• **Task to carry out**
Omitting the pictures, restate all of the entries below exactly.

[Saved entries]
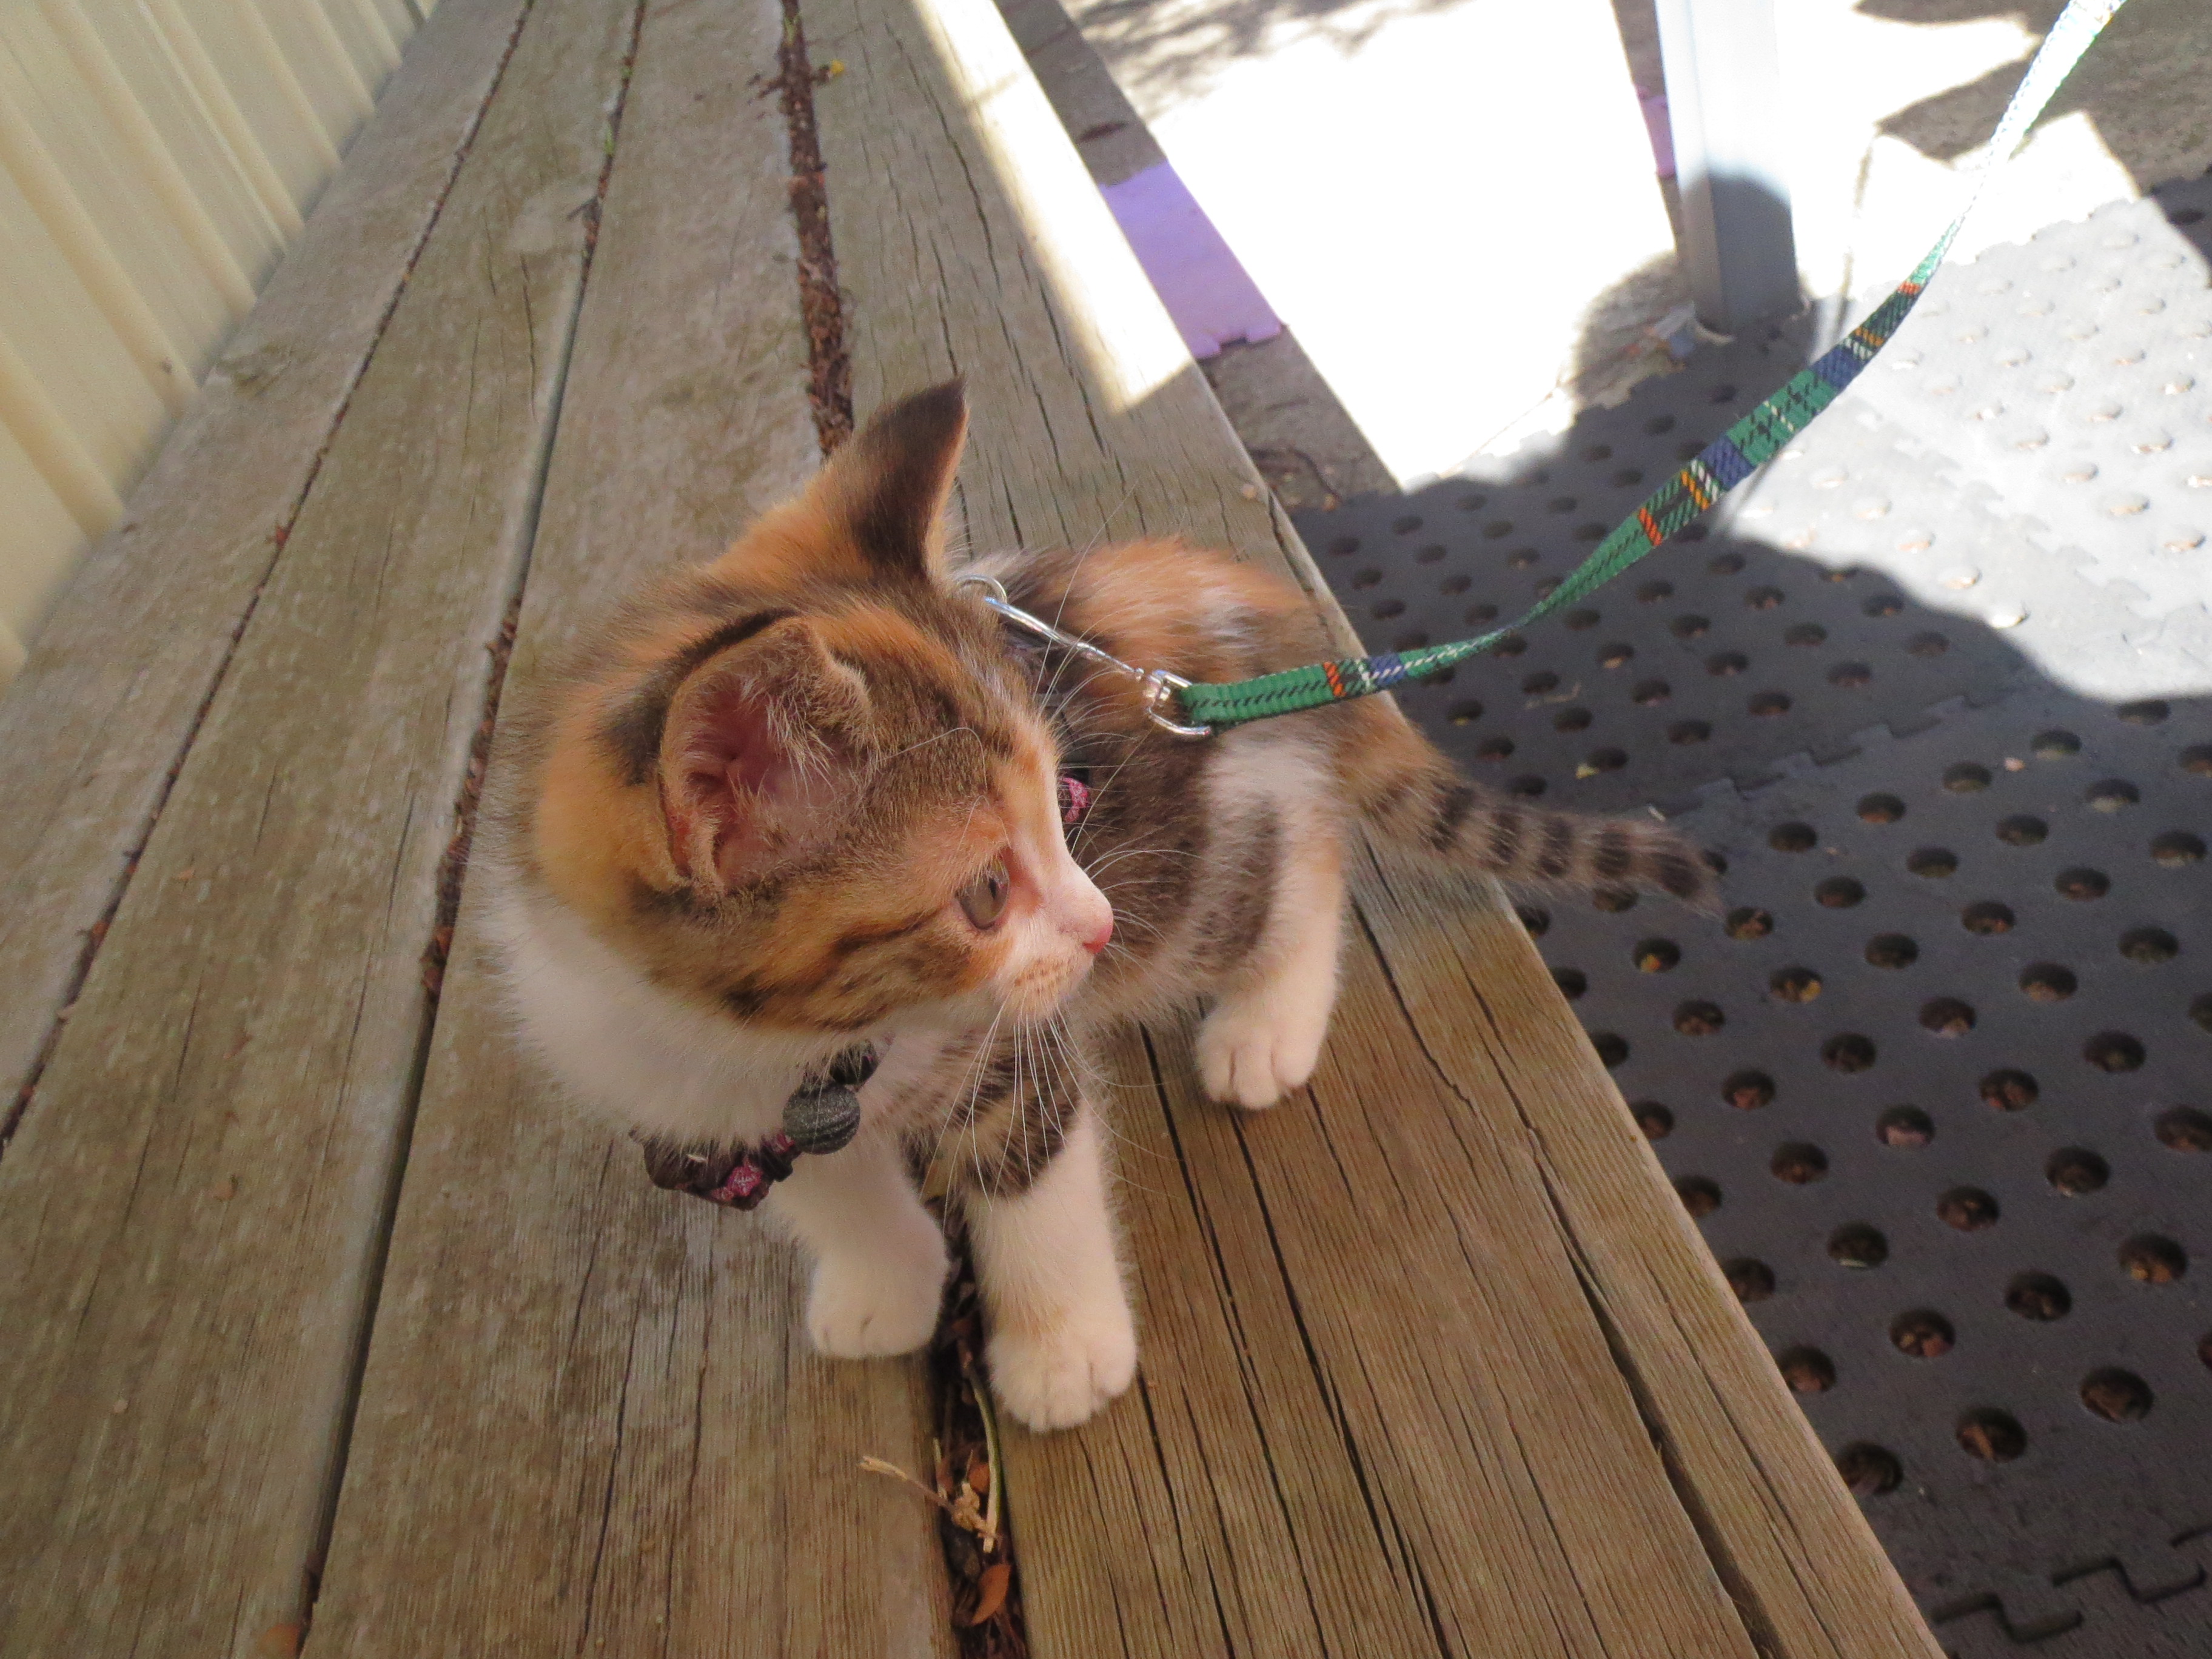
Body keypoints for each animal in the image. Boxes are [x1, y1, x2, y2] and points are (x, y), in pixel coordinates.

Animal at [483, 381, 1716, 1432]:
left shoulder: (1008, 1052)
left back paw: (1266, 1022)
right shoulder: (718, 1099)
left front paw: (1061, 1351)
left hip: (1204, 853)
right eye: (986, 891)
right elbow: (834, 1190)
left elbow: (1038, 1188)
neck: (798, 1039)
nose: (1094, 926)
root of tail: (1267, 626)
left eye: (1062, 804)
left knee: (1303, 858)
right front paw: (883, 1283)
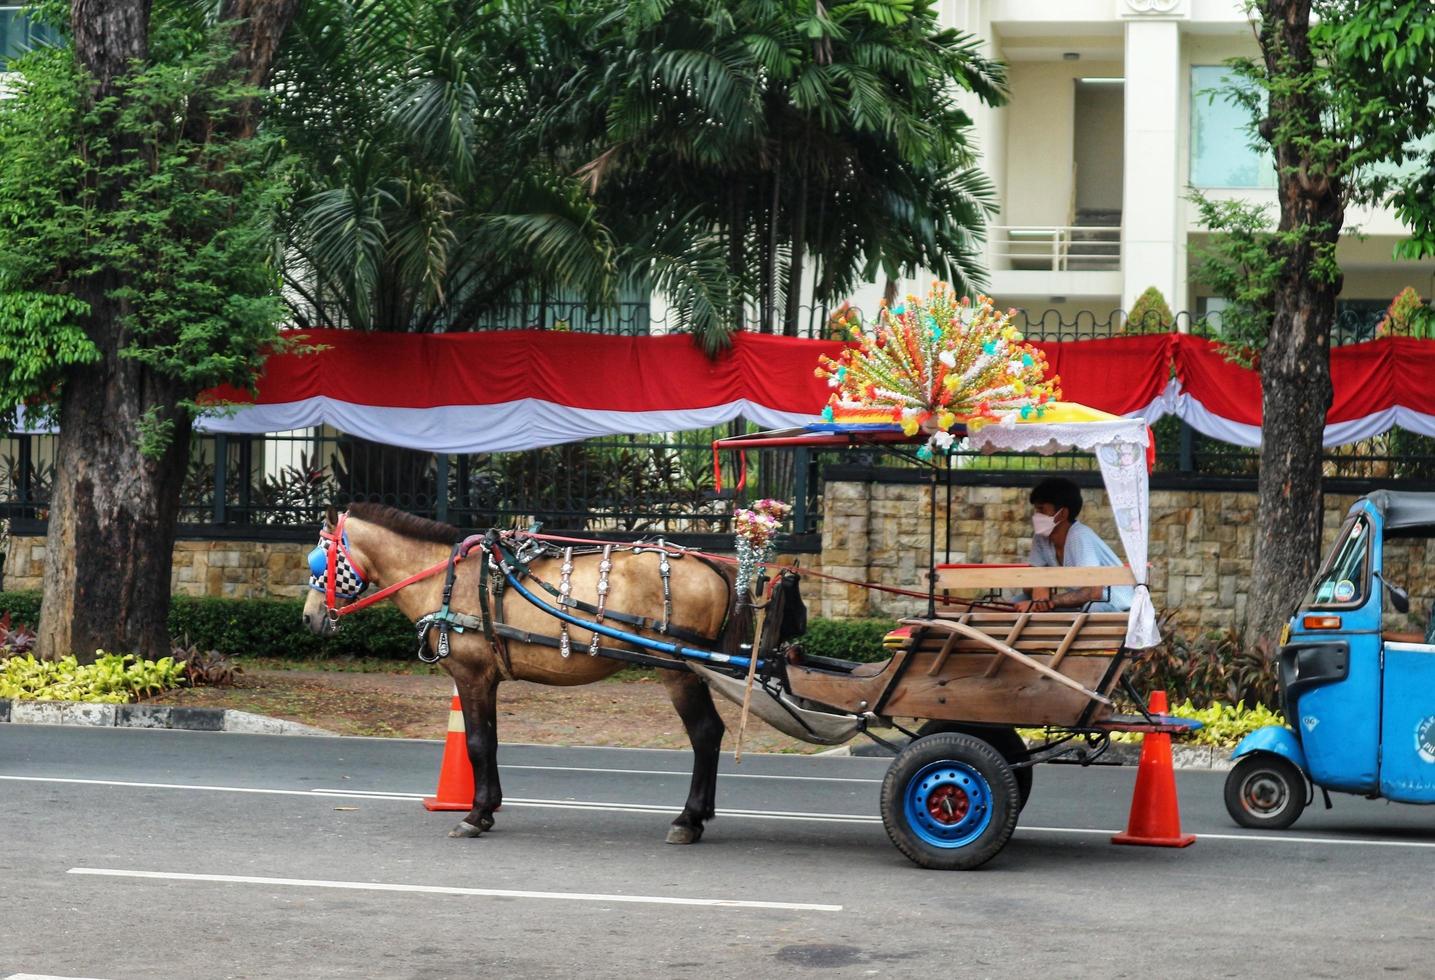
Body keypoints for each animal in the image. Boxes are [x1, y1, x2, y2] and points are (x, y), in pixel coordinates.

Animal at [297, 505, 734, 843]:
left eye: (320, 557)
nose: (309, 618)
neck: (444, 579)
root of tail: (711, 566)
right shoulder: (486, 678)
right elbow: (489, 742)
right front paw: (488, 807)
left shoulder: (470, 675)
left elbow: (475, 743)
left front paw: (474, 816)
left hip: (680, 671)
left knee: (705, 733)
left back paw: (689, 819)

• **Solution for this task**
Body keypoints for each animal in the image. Boxes are [x1, y1, x2, y2] and points are (x, y), in pixel coordinates.

Animal at [483, 381, 1716, 1432]:
left shoulder: (1008, 1052)
left back paw: (1266, 1022)
right shoulder: (718, 1099)
left front paw: (1061, 1351)
left hip: (1204, 853)
right eye: (986, 891)
right elbow: (834, 1190)
left elbow: (1038, 1188)
neck: (798, 1039)
nose: (1094, 926)
root of tail: (1267, 626)
left eye: (1062, 804)
left knee: (1303, 858)
right front paw: (883, 1283)
Body keypoints for each animal in the image. Boxes are [x1, y1, x2, y2] and points are (x, y), in pixel coordinates.

Animal at [297, 505, 734, 843]:
left eye: (320, 557)
nose: (309, 618)
neck: (444, 579)
root of tail: (711, 566)
right shoulder: (486, 678)
right elbow: (489, 742)
right front paw: (488, 807)
left shoulder: (470, 675)
left elbow: (475, 743)
left front paw: (474, 816)
left hip: (680, 671)
left knee: (705, 733)
left back paw: (689, 819)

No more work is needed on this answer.